Т. Вянцлова называл своего отца бездарным писакой, графоманом, а о советских писателях отзывался так: «В Союзе есть только один приличный писатель — И. Эренбург, и тот еврей». Печатал там переводы «кабацкого» Сергея Есенина… Словом, занимался обычным для молодежи литературным хулиганством, и только.
Дело обернулось худо, когда этот студенческий волюнтаризм, или богема, проник и в Художественный институт. Гасить этот «пожар» туда отправился секретарь ЦК комсомола А. Ференсас. На встрече со студентами он совершенно напрасно ввязался в пустой спор, стал критиковать будущих художников за узкие брюки, бороды и вообще не комсомольское поведение. Между студентами и оратором возникла сердитая и язвительная напряженность. Вдруг С. Красаускас довольно грубо крикнул:
— Обернись!
Ференсас обернулся. Над его головой висел портрет Карла Маркса. — Видишь, и твой вождь с бородой, — съехидничал из зала Р. Калпокас.

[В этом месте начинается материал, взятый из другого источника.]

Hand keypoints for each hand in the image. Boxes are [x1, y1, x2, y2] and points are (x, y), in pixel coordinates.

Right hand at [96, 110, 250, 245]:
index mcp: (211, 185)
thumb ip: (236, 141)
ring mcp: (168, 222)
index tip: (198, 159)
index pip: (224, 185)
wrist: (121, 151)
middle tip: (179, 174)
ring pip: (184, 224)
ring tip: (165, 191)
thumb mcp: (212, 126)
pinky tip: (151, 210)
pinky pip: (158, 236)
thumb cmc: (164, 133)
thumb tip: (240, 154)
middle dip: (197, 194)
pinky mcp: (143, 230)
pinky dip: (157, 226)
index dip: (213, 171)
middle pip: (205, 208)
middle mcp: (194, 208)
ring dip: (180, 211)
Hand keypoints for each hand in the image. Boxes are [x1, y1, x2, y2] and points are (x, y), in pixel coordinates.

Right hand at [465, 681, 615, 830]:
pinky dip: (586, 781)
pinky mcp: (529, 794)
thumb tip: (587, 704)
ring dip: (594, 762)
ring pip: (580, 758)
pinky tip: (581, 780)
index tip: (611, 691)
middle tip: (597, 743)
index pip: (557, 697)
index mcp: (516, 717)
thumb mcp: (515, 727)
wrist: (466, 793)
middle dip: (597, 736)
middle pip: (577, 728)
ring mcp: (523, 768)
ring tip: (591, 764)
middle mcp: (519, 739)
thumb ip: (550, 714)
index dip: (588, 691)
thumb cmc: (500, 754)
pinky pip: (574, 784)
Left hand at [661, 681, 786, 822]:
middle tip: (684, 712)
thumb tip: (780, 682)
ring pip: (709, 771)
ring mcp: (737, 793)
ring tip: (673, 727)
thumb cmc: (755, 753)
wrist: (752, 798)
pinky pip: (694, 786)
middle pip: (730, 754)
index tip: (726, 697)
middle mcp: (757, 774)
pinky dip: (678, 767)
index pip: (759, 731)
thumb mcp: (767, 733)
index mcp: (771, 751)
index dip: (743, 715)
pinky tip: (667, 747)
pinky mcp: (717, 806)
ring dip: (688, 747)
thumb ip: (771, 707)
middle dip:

Встреча сорвалась. Ференсас написал жалобу. Чьими–то стараниями она попала в Москву. Нашлись и другие добровольные активисты,
желающие помочь Художественному институту подняться на должный уровень, поэтому КГБ получил указание собрать весь материал. Выполнили это очень добросовестно и, не найдя особого криминала, передали материал в ЦК комсомола. Пройдя через несколько рук, дело попало ко мне на стол. Поэтому со всей ответственностью я могу сказать: по тому делу никто не пострадал, разве что один Тарабилда на год попал в армию, да Штромас лишился опеки Снечкуса.
Больше всех своих непослушных деток защищали писатель Антанас Вянцлова и председатель Верховного суда ЛССР А. Ликас. Первый даже заболел и попал в больницу. Только один Юстас Палецкис(старший) сказал мне о своей дочери:
— Ты комсомолец, и она комсомолка, поступай, как подсказывает твоя комсомольская совесть.
Весь базар закончился в кабинете Антанаса Снечкуса.
— А слушай, они кто?
— Талантливые, не вмещающиеся в собственной шкуре барчуки. Им просто неймется, — ответил я заранее заготовленной фразой, которую не раз обсуждал с друзьями.
Секретарь долго смотрел мне в глаза и очень серьезно спросил: — Они представляют хоть какую–то опасность?
— Нет, может быть, настолько, что со временем принесут Литве немало пользы.
Я видел, что секретарь был очень доволен моим ответом. Ему не нужно было допрашивать высокопоставленных чиновников, наказывать их и объясняться с еще более высокопоставленными, поэтому он назначил меня переводчиком для прибывшей из Москвы комиссии.
— Не буду тебя учить, что им переводить, а что не нужно. Оказывается, ты и сам знаешь, — сказал он. — А ты, товарищ Ференсас, олух, комсомольский перестарок. Тебе надо где–нибудь попасти людей постарше самого себя. Бумаги — в архив. Прессе — ни одной страницы, они и так перестарались.
Если бы сегодня Т. Вянцлова не строил из себя великого диссидента и мученика за литовскую культуру, последующего я не стал бы писать. Человек, передававший мне дело и не получивший возможности выслужиться, рассердился:
— Ничего нового. Мятеж жидовствующих молокососов.
— Но ведь Венцлова!
— Его бабушка — еврейка. По их законам не важно, кто отец. Если мать еврейка, то и дети евреи. Поэтому они так ценят этого мемзера.
— Но ведь отец!
— Отец как отец, переживает, лечится от инфаркта, а все окружение сыночка еврейское, литовцами там и не пахнет. Он работает с ними и на них. Если ты сам пописываешь, советую особенно не углубляться, — вещал пророк, в погонах и не с Синайской горы.
Впоследствии этот конфликт между Томасом Вянцловой и писателями Литвы разросся до такой степени, что его дважды байкотировали при попытке вступить в Союз писателей. Обструкцию организовал наш сверхидейный председатель А. Беляускас, который часто путал государственный карман писателей с собственным. При раздачей жилплощади он выделил себе сразу две квартиры: одну для быта, вторую для творчества. Там и рождались его литературные шедевры, которые окружение Т. Вянцловы покусало как следует. Вот и вся суть конфликта, ничего другого моя память не сохранила. Семь комнат с небольшим и отличная усадьба у Лакайского озера. Ведь было за что побороться. Мученики нужны не только диссидентам, хотя Беляускас сегодня оправдывается, что все это добро К. Кайрис навязал ему через силу, а он никак не мог отказаться от милости, оказанной ему заместителем председателя Совмина.